Con i fiori, le giornate più lunghe e tiepide (spesso afose) è maggio a fare la primavera. O almeno nel concreto la si percepisce di più rispetto ai mesi precedenti.
Però al tempo stesso, penso che tra venti giorni circa sarà estate…
I libri
Si torna in Via dei Giardini numero 10, Felicita sala ci riporta nel più noto condominio francese. Questa volta si tratta di Ricette dai balconi, dai tetti e dai giardini: dunque, Un anno a Fleurville (Rizzoli).
Rispetto a Una festa in Via dei Giardini, la scena si sposta, in buona parte dei casi, dalle cucine dei condomini agli orti – sui tetti, sul balcone, urbani, nei giardini pubblici, improvvisati –, allestendo un ricettario mensile, con ingredienti, dosi e procedimento. Una sorta di calendario stagionale della biodiversità, con consigli pratici sulla coltivazione.
A maggio per esempio, «poco lontano, su un balcone, la signora Cardi immagina come sarebbe vivere dentro un baccello di piselli. Al calduccio, nella rotondità perfetta, nella gioia perfetta». E si appresta a preparare una vellutata di piselli, menta e basilico.

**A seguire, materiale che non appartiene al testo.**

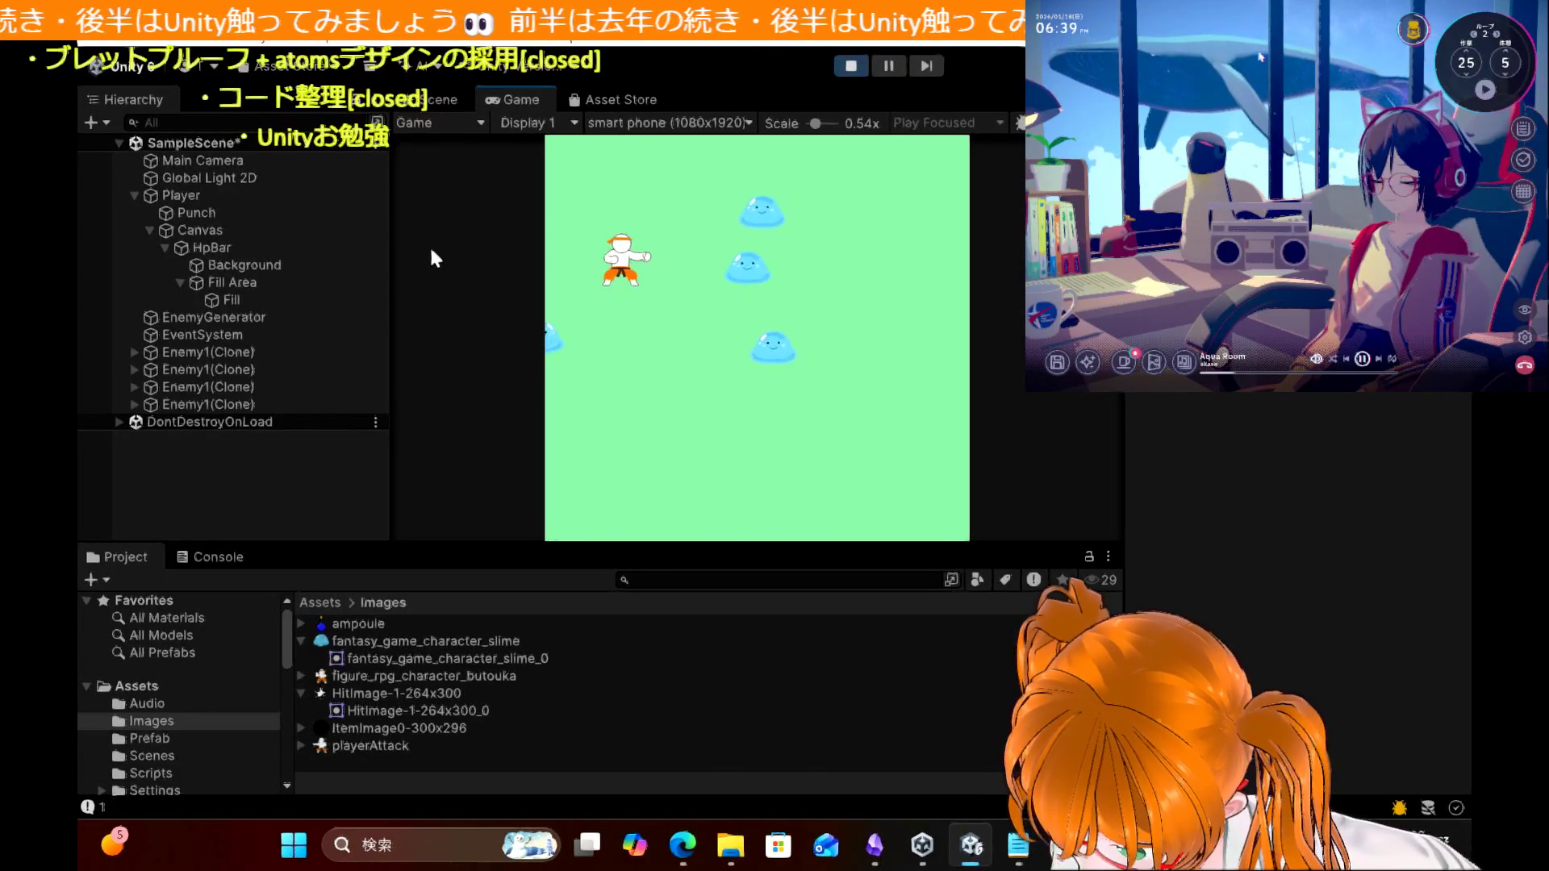
{"action": "key", "text": "Right"}
{"action": "key", "text": "Up"}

Coltivando un piccolo orto, persino dentro un vaso, si scoprono i valori della cura, della libertà al di fuori delle mura domestiche (l’autrice pone l’accento sul periodo pandemico, durante il quale è nato il libro), della condivisione e della comunità. Anche perché poi arriva la stagione dei picnic e tutta la città si anima.
Fin dall’uscita lo avevo puntato, attratta anche da copertina e titolo. La sorpresa è stata trovare una lettura scorrevole, catapultata al momento giusto.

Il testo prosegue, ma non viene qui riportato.